## Work task
Swap every "first camera's frame" in the data for "reference camera's frame" and repeat all of it with nothing else changed, leaving out the pictures.
○ ○ ○ ○
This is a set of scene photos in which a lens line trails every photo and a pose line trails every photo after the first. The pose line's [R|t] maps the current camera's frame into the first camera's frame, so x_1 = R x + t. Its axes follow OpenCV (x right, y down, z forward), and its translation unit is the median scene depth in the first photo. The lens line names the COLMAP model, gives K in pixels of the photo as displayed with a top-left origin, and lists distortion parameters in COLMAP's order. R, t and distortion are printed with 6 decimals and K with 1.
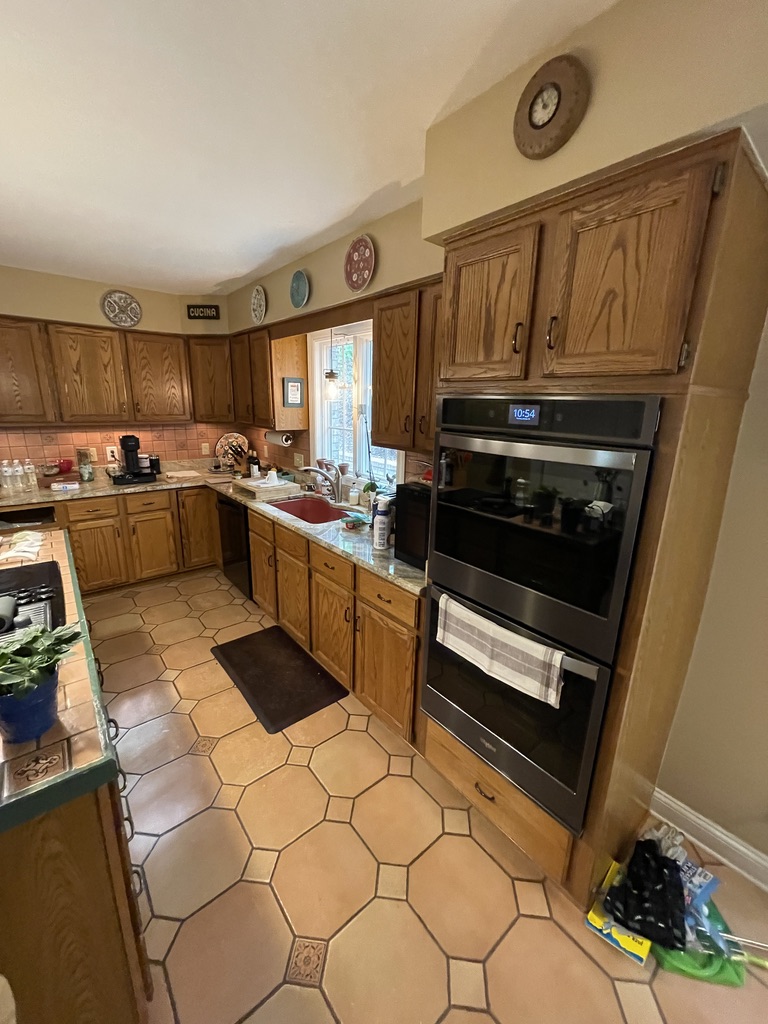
lens RADIAL K [[415.2, 0, 386.2], [0, 415.2, 505.7], [0, 0, 1]] dist [-0.002922, 0.000307]
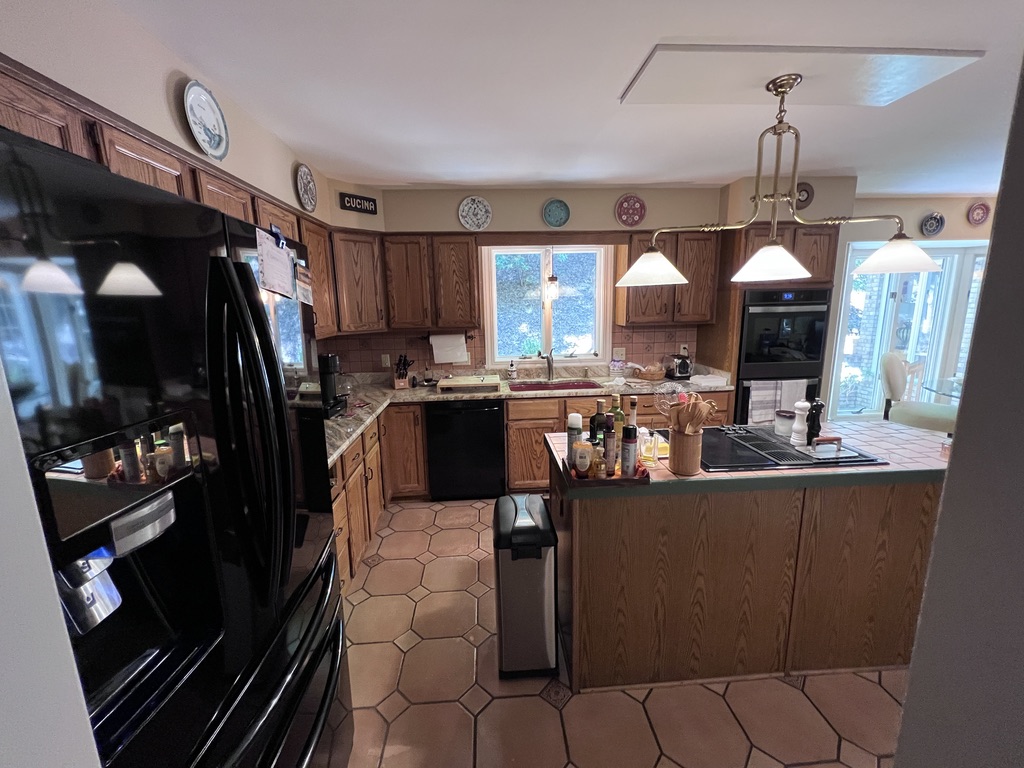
lens RADIAL K [[404.3, 0, 507.8], [0, 404.3, 386.7], [0, 0, 1]] dist [-0.001094, 0.000000]
pose [[0.580199, -0.206863, 0.787767, -1.174297], [0.233077, 0.968929, 0.082771, -0.117073], [-0.780413, 0.135587, 0.610387, 0.358716]]
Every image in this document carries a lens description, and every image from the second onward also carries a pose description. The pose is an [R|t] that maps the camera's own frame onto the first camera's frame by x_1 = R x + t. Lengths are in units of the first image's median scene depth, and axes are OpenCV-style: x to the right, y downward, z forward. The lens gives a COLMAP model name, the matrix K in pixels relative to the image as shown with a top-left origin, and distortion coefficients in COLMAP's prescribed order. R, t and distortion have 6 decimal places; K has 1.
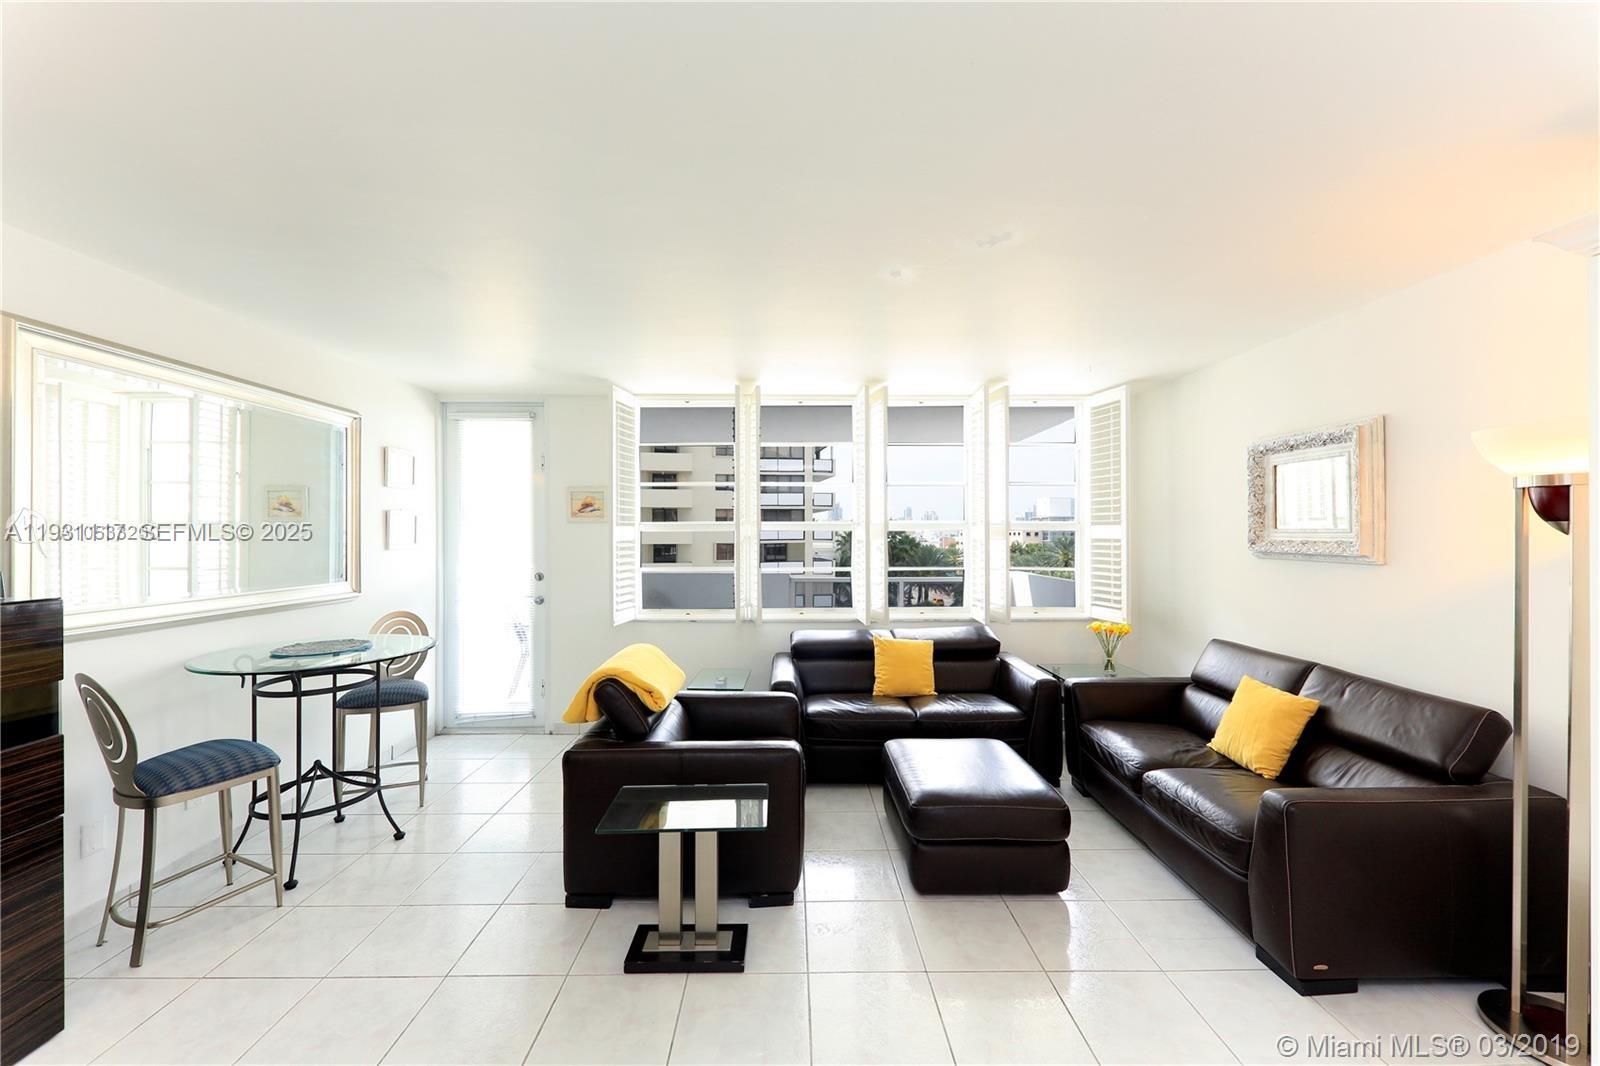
lens RADIAL K [[610.9, 0, 800.0], [0, 610.9, 533.0], [0, 0, 1]] dist [-0.000440, -0.000011]
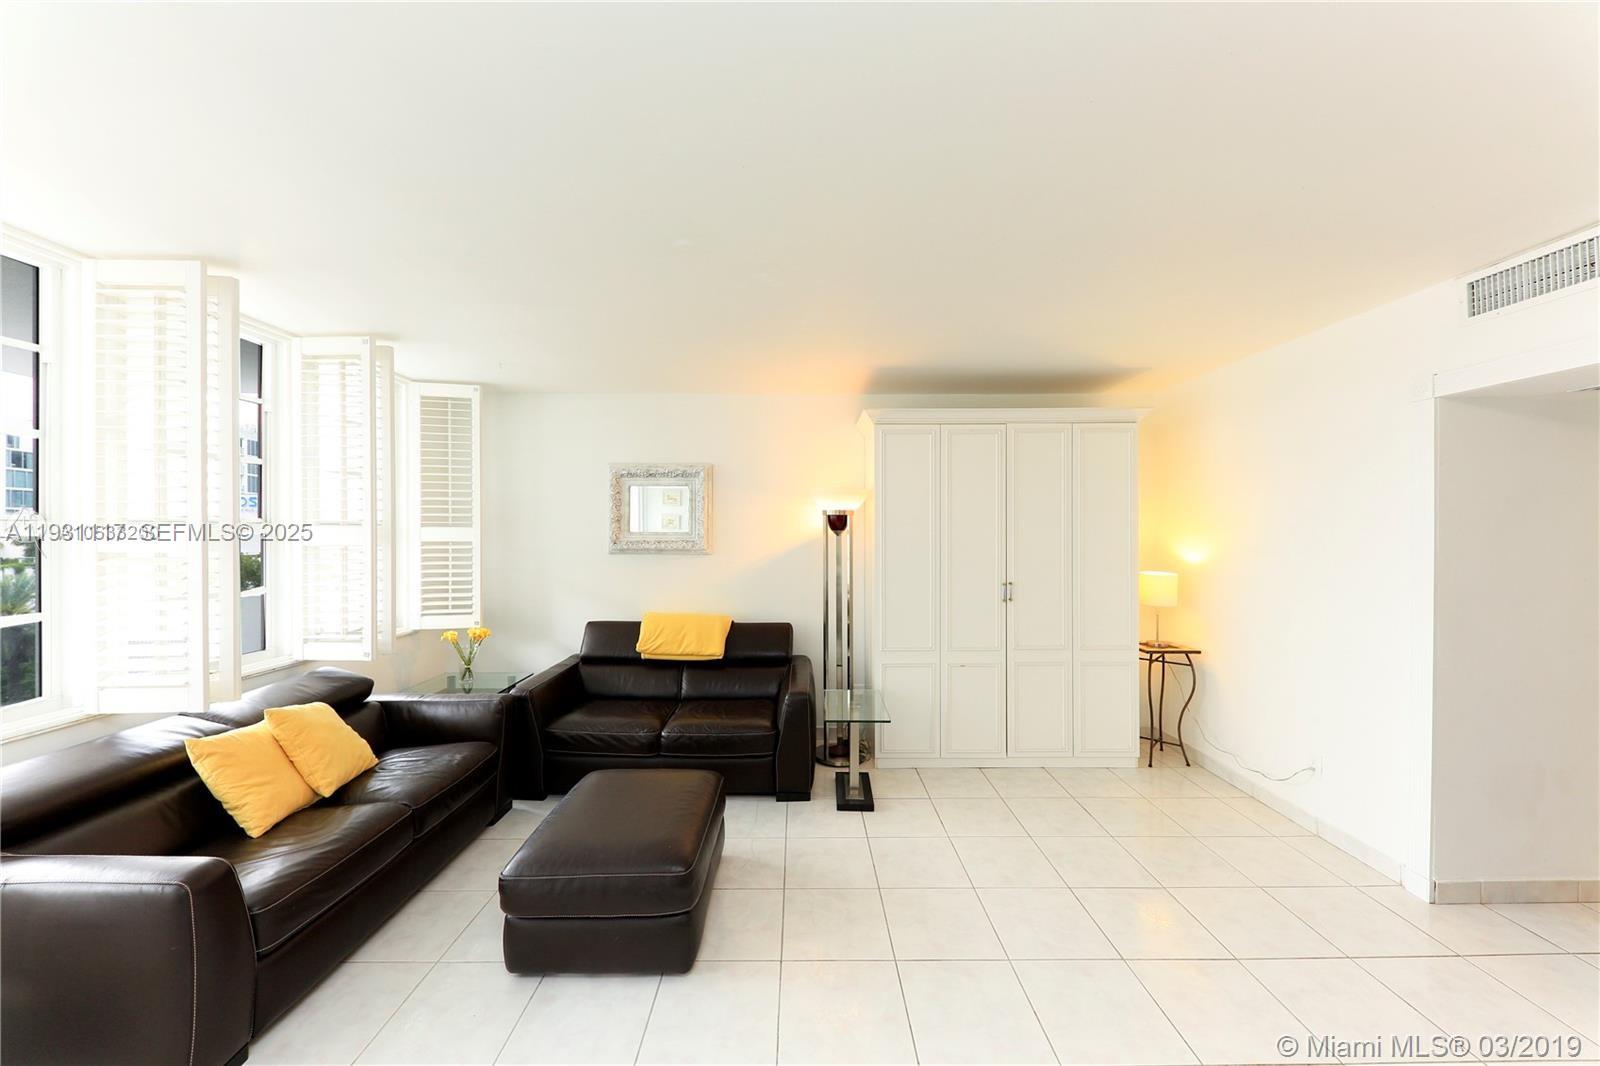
lens RADIAL K [[582.2, 0, 800.0], [0, 582.2, 533.0], [0, 0, 1]] dist [0.012312, -0.000062]
pose [[0.010037, -0.007017, 0.999925, -0.512785], [0.000064, 0.999975, 0.007017, -0.013554], [-0.999950, -0.000006, 0.010037, 0.589046]]
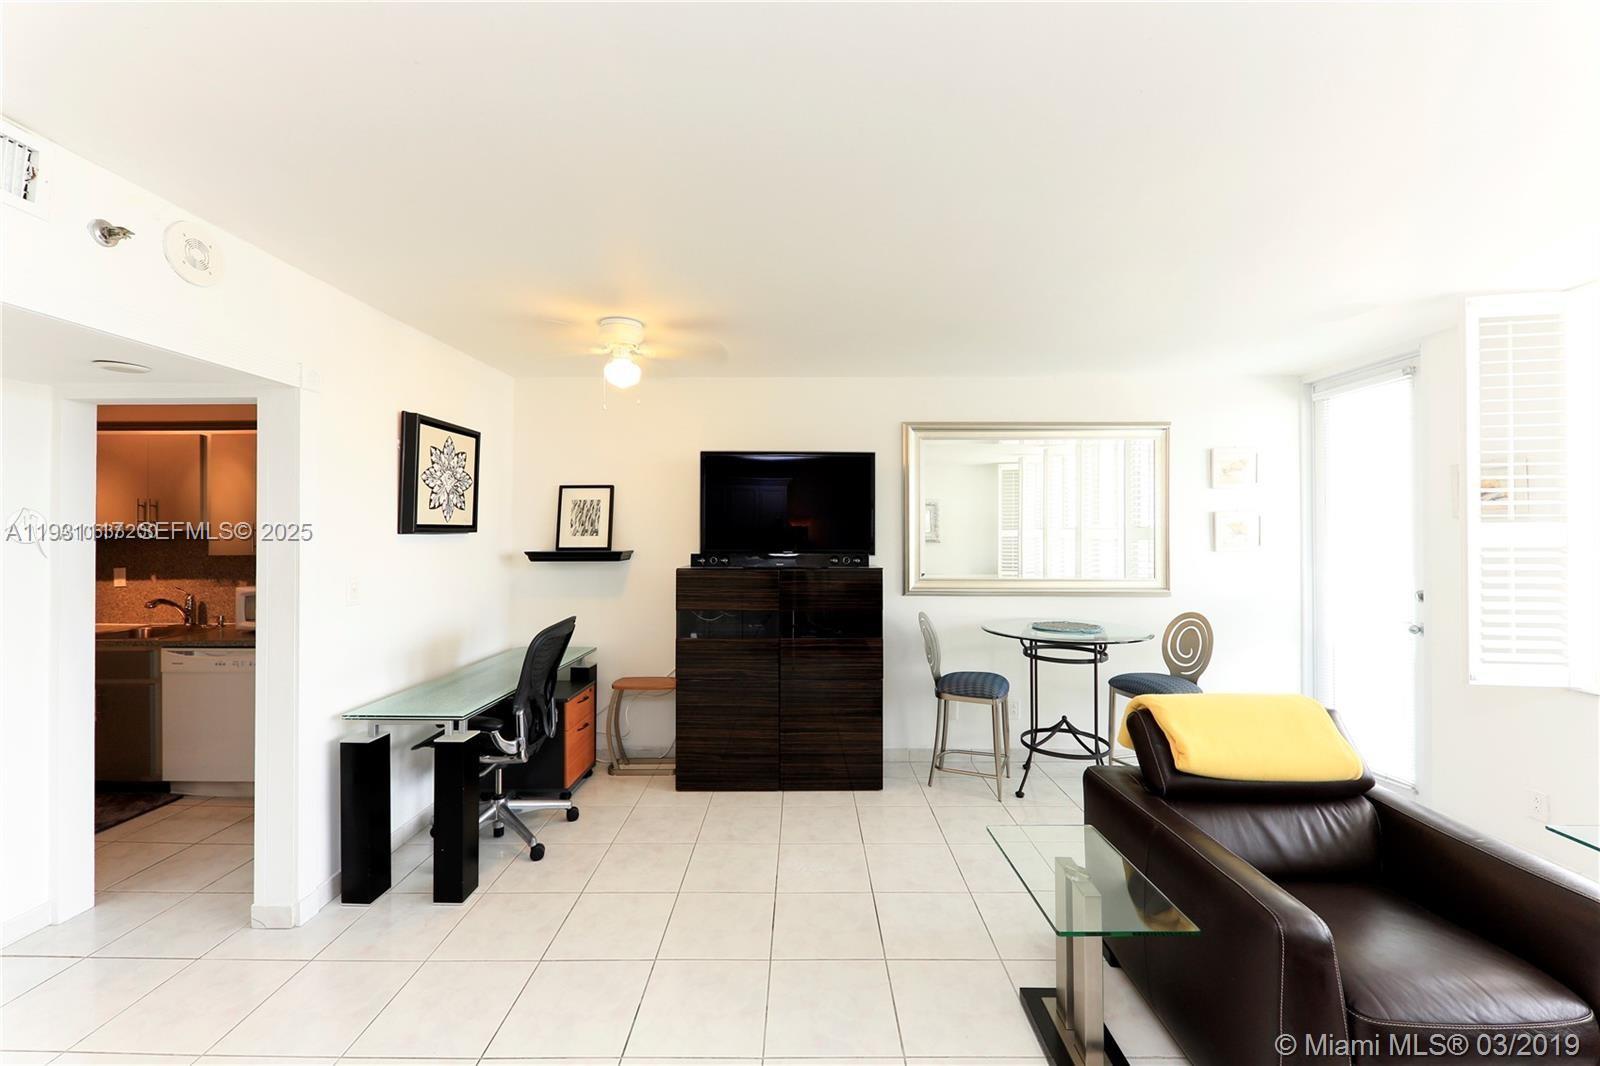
lens RADIAL K [[610.9, 0, 800.0], [0, 610.9, 533.0], [0, 0, 1]] dist [-0.000440, -0.000011]
pose [[-0.019236, -0.003326, -0.999809, 0.405175], [0.003657, 0.999988, -0.003397, -0.001982], [0.999808, -0.003722, -0.019224, 0.409548]]
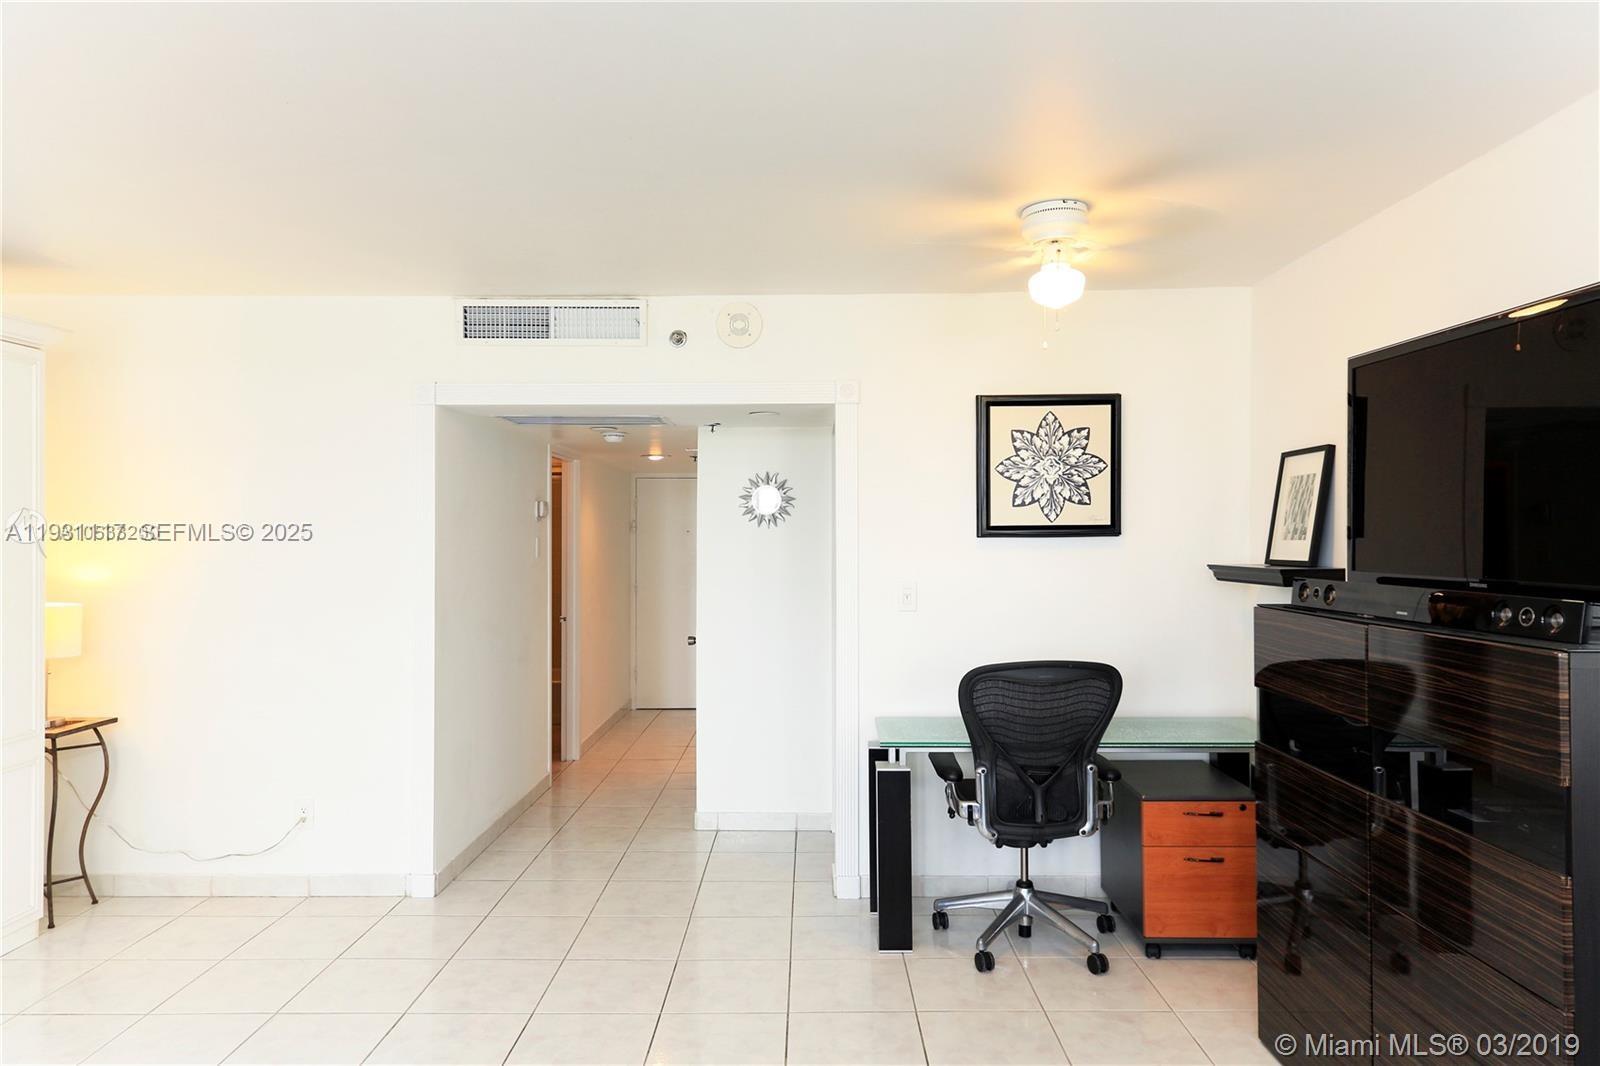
○ ○ ○ ○
## Result for this exercise
This is a set of scene photos in which a lens line trails every photo and a pose line trails every photo after the first. The pose line's [R|t] maps the current camera's frame into the reference camera's frame, so x_1 = R x + t. Its axes follow OpenCV (x right, y down, z forward), and its translation unit is the median scene depth in the first photo. The lens line names the COLMAP model, gives K in pixels of the photo as displayed with a top-left origin, and lists distortion parameters in COLMAP's order. R, t and distortion are printed with 6 decimals and K with 1.
lens RADIAL K [[415.2, 0, 386.2], [0, 415.2, 505.7], [0, 0, 1]] dist [-0.002922, 0.000307]
lens RADIAL K [[404.3, 0, 507.8], [0, 404.3, 386.7], [0, 0, 1]] dist [-0.001094, 0.000000]
pose [[0.580199, -0.206863, 0.787767, -1.174297], [0.233077, 0.968929, 0.082771, -0.117073], [-0.780413, 0.135587, 0.610387, 0.358716]]
Every image in this document carries a lens description, and every image from the second onward also carries a pose description. The pose is an [R|t] that maps the camera's own frame onto the reference camera's frame by x_1 = R x + t. Lengths are in units of the first image's median scene depth, and axes are OpenCV-style: x to the right, y downward, z forward. The lens gives a COLMAP model name, the matrix K in pixels relative to the image as shown with a top-left origin, and distortion coefficients in COLMAP's prescribed order. R, t and distortion have 6 decimal places; K has 1.
lens RADIAL K [[610.9, 0, 800.0], [0, 610.9, 533.0], [0, 0, 1]] dist [-0.000440, -0.000011]
lens RADIAL K [[582.2, 0, 800.0], [0, 582.2, 533.0], [0, 0, 1]] dist [0.012312, -0.000062]
pose [[0.010037, -0.007017, 0.999925, -0.512785], [0.000064, 0.999975, 0.007017, -0.013554], [-0.999950, -0.000006, 0.010037, 0.589046]]
lens RADIAL K [[610.9, 0, 800.0], [0, 610.9, 533.0], [0, 0, 1]] dist [-0.000440, -0.000011]
pose [[-0.019236, -0.003326, -0.999809, 0.405175], [0.003657, 0.999988, -0.003397, -0.001982], [0.999808, -0.003722, -0.019224, 0.409548]]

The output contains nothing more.